TASK OBJECTIVE:
Where in the data below does the word "MARYLAND" appear? Copy every line that has it.

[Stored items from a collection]
===

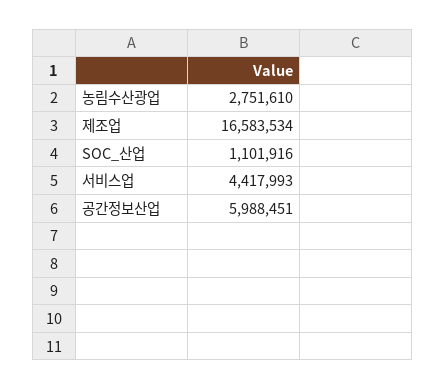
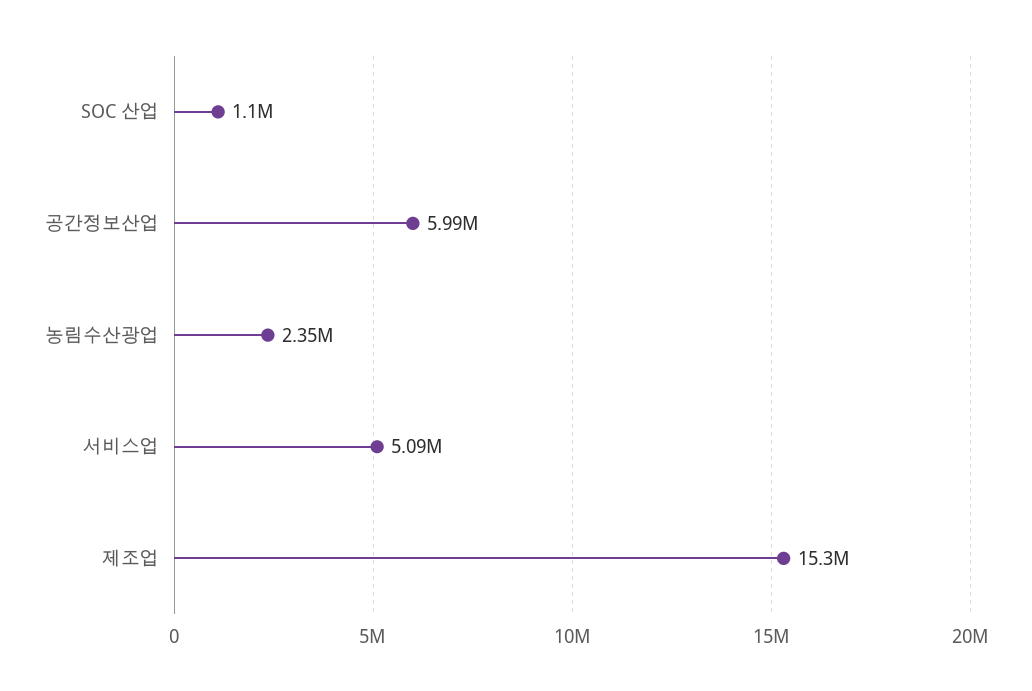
  {
-   "농림수산광업": 2751610,
+   "농림수산광업": 2350000,
-   "제조업": 16583534,
+   "제조업": 15300000,
    "SOC_산업": 1101916,
-   "서비스업": 4417993,
+   "서비스업": 5090000,
    "공간정보산업": 5988451
  }

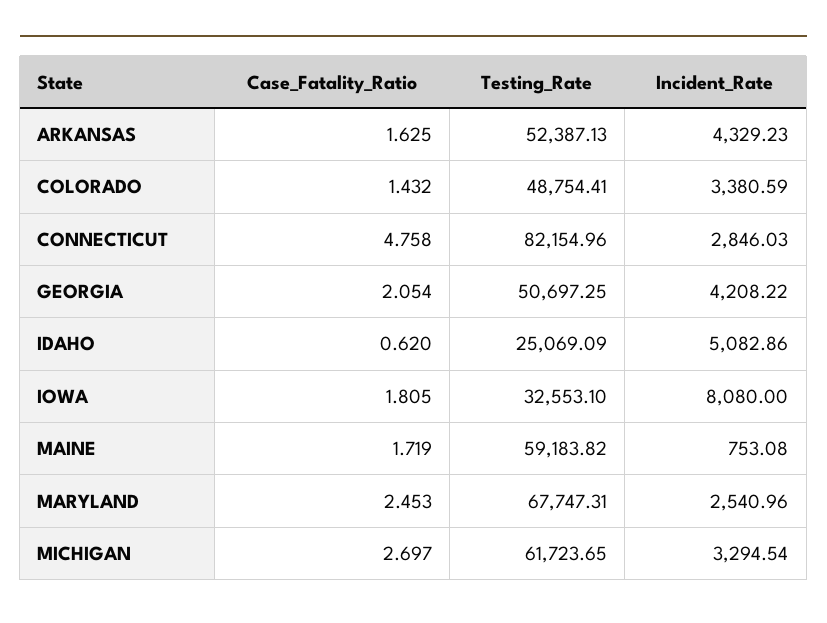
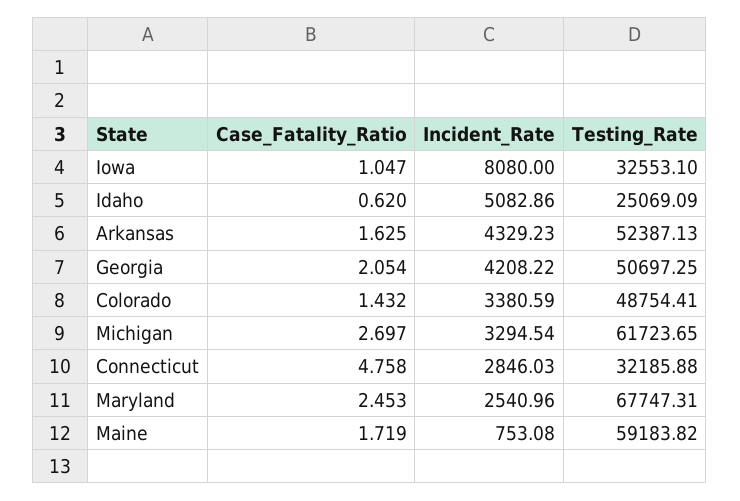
  {
    "Case_Fatality_Ratio": {
      "ARKANSAS": 1.625,
      "COLORADO": 1.432,
      "CONNECTICUT": 4.758,
      "GEORGIA": 2.054,
      "IDAHO": 0.62,
-     "IOWA": 1.805,
+     "IOWA": 1.047,
      "MAINE": 1.719,
      "MARYLAND": 2.453,
      "MICHIGAN": 2.697
    },
    "Testing_Rate": {
      "ARKANSAS": 52387.13,
      "COLORADO": 48754.41,
-     "CONNECTICUT": 82154.96,
+     "CONNECTICUT": 32185.88,
      "GEORGIA": 50697.25,
      "IDAHO": 25069.09,
      "IOWA": 32553.1,
      "MAINE": 59183.82,
      "MARYLAND": 67747.31,
      "MICHIGAN": 61723.65
    },
    "Incident_Rate": {
      "ARKANSAS": 4329.23,
      "COLORADO": 3380.59,
      "CONNECTICUT": 2846.03,
      "GEORGIA": 4208.22,
      "IDAHO": 5082.86,
      "IOWA": 8080,
      "MAINE": 753.08,
      "MARYLAND": 2540.96,
      "MICHIGAN": 3294.54
    }
  }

===

RESPONSE BOX:
      "MARYLAND": 2.453,
      "MARYLAND": 67747.31,
      "MARYLAND": 2540.96,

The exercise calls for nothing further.